» TASK DESCRIPTION
Search the records for the string "left", then copy each line where it appears.

» MATERIALS PROVIDED
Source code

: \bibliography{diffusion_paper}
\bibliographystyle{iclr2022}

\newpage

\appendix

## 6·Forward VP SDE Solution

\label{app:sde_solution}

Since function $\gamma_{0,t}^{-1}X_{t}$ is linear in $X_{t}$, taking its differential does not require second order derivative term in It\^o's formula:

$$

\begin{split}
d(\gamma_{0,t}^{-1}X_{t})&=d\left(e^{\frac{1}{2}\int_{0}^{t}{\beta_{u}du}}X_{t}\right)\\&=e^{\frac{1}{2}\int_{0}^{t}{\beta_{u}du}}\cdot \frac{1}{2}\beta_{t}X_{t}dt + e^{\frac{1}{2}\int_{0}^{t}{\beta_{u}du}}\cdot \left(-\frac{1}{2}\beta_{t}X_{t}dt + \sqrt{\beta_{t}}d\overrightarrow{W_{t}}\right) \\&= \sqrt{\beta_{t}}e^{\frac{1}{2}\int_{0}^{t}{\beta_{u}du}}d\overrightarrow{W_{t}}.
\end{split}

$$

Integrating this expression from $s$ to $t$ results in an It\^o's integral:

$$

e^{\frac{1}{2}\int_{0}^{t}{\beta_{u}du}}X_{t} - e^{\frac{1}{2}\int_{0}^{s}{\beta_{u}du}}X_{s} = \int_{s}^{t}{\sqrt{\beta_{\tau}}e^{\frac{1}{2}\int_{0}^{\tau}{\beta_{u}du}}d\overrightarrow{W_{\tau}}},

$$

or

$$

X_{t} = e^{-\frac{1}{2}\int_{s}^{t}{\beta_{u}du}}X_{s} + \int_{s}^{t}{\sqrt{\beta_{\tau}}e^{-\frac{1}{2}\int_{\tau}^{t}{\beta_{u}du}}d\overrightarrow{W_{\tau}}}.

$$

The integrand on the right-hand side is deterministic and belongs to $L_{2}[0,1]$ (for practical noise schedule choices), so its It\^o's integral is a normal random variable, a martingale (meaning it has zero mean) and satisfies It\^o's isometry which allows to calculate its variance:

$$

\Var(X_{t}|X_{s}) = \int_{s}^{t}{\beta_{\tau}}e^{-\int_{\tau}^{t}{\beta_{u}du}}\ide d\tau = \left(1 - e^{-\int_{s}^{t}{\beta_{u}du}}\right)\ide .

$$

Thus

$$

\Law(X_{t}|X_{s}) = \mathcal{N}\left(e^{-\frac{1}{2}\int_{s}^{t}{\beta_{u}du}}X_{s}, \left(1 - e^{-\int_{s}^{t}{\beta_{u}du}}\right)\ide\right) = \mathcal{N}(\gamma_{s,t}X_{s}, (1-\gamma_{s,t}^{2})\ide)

» ANSWER TO THIS TASK
d(\gamma_{0,t}^{-1}X_{t})&=d\left(e^{\frac{1}{2}\int_{0}^{t}{\beta_{u}du}}X_{t}\right)\\&=e^{\frac{1}{2}\int_{0}^{t}{\beta_{u}du}}\cdot \frac{1}{2}\beta_{t}X_{t}dt + e^{\frac{1}{2}\int_{0}^{t}{\beta_{u}du}}\cdot \left(-\frac{1}{2}\beta_{t}X_{t}dt + \sqrt{\beta_{t}}d\overrightarrow{W_{t}}\right) \\&= \sqrt{\beta_{t}}e^{\frac{1}{2}\int_{0}^{t}{\beta_{u}du}}d\overrightarrow{W_{t}}.
\Var(X_{t}|X_{s}) = \int_{s}^{t}{\beta_{\tau}}e^{-\int_{\tau}^{t}{\beta_{u}du}}\ide d\tau = \left(1 - e^{-\int_{s}^{t}{\beta_{u}du}}\right)\ide .
\Law(X_{t}|X_{s}) = \mathcal{N}\left(e^{-\frac{1}{2}\int_{s}^{t}{\beta_{u}du}}X_{s}, \left(1 - e^{-\int_{s}^{t}{\beta_{u}du}}\right)\ide\right) = \mathcal{N}(\gamma_{s,t}X_{s}, (1-\gamma_{s,t}^{2})\ide)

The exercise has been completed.